Despite the significant benefits of thrombolytic therapy, the practical application of thrombolytic treatment, especially in developing countries, is not optimistic. From 2019 to 2020, the thrombolysis rate of AIS patients in China was only 5.64 %,19 which is still far from Europe, the United States, and other countries. The thrombolysis rate was 11.7∼18.2 % in the US in 2017 and 16.3 % in Germany in 2019.20,21 If contraindications are excluded, the primary cause of AIS patients' poor reperfusion treatment rate is the prehospital delay,22 and the prehospital delay time accounts for a larger proportion of the total delay time.

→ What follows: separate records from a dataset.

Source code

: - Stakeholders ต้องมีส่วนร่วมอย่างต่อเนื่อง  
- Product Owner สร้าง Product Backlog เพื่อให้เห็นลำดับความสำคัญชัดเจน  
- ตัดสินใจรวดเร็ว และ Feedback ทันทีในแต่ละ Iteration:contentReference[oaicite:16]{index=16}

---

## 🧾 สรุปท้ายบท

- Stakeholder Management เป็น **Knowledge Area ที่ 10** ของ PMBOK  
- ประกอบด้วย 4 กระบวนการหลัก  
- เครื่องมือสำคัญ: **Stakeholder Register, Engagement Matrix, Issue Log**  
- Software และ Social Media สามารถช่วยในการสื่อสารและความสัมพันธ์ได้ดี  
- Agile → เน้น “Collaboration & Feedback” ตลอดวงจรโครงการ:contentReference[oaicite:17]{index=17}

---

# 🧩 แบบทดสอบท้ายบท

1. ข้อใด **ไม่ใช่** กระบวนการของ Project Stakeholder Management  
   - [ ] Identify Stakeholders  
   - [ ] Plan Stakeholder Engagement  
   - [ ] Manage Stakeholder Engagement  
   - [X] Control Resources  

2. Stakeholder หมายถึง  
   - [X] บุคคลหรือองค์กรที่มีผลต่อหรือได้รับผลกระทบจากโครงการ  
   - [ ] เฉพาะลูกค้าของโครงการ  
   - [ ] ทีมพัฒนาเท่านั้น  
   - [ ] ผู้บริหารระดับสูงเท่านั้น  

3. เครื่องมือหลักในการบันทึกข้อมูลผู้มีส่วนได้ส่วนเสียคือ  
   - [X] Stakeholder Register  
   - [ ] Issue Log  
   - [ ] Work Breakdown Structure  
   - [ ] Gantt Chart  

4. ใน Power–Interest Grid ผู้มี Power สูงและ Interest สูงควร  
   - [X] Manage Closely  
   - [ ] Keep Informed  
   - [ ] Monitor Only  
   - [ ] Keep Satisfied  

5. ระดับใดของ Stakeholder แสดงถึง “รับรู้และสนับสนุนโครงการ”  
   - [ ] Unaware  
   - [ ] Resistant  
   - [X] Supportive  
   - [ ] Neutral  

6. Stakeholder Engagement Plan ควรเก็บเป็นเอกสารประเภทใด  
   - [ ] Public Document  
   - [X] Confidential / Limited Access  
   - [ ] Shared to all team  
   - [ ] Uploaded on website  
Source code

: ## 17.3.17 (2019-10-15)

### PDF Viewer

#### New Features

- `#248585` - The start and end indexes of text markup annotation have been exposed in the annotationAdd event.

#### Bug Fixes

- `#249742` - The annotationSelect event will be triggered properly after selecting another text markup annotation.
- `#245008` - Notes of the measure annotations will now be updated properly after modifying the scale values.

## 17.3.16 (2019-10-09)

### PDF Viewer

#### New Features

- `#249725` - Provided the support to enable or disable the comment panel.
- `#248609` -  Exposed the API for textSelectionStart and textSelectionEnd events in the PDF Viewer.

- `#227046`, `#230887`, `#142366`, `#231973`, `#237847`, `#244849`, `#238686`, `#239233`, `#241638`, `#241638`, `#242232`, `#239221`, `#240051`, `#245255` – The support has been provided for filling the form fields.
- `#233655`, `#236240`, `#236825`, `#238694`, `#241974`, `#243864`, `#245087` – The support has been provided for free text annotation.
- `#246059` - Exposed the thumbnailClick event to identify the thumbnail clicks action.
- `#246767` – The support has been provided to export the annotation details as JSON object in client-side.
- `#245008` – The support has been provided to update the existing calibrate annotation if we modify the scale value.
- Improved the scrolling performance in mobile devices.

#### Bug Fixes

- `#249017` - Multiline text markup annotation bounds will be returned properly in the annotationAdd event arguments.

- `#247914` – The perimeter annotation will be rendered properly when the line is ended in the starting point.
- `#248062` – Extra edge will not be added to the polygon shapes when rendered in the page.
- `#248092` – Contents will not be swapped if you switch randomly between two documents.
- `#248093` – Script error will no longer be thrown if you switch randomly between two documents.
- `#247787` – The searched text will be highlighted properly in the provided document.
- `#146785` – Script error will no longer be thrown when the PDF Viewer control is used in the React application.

Prehospital delay refers to the time between the onset or awakening time of stroke patients and their arrival at a hospital with treatment capacity,23 including patient delay and transport delay.24 Although the healthcare system has made much effort to improve its quality in recent years compared to those arriving, the prehospital delay phenomenon has not improved.25 According to statistics, up to 69.3 % of stroke patients arrive at the hospital three hours or more after the stroke begins, and 55.3 % arrive six hours or more after the stroke starts.26 The primary cause of this predicament is the failure to identify stroke symptoms and indicators in certain patients, particularly those experiencing their first episode of stroke, which results in a postponement of medical attention and the loss of the optimal window of opportunity for thrombolytic therapy.27, 28 Therefore, early identification and rapid screening of high-risk groups for prehospital delays are key to improving the survival rate of AIS patients, and the development of convenient and fast early warning tools is necessary.
Most current studies have focused on analyzing the status of prehospital delays in stroke patients and the factors affecting them.29, 30, 31 Lack of relevant early identification tools. Therefore, this study aims to explore the influencing factors of prehospital delays in first-ever AIS patients and construct a risk prediction model for prehospital delays in first-ever AIS patients. Providing clinical healthcare professionals with a quick and easy screening tool may enable them to correctly identify high-risk patients and take targeted actions to reduce the frequency of prehospital delays, thereby improving the treatment success rate and overall quality of life of AIS patients.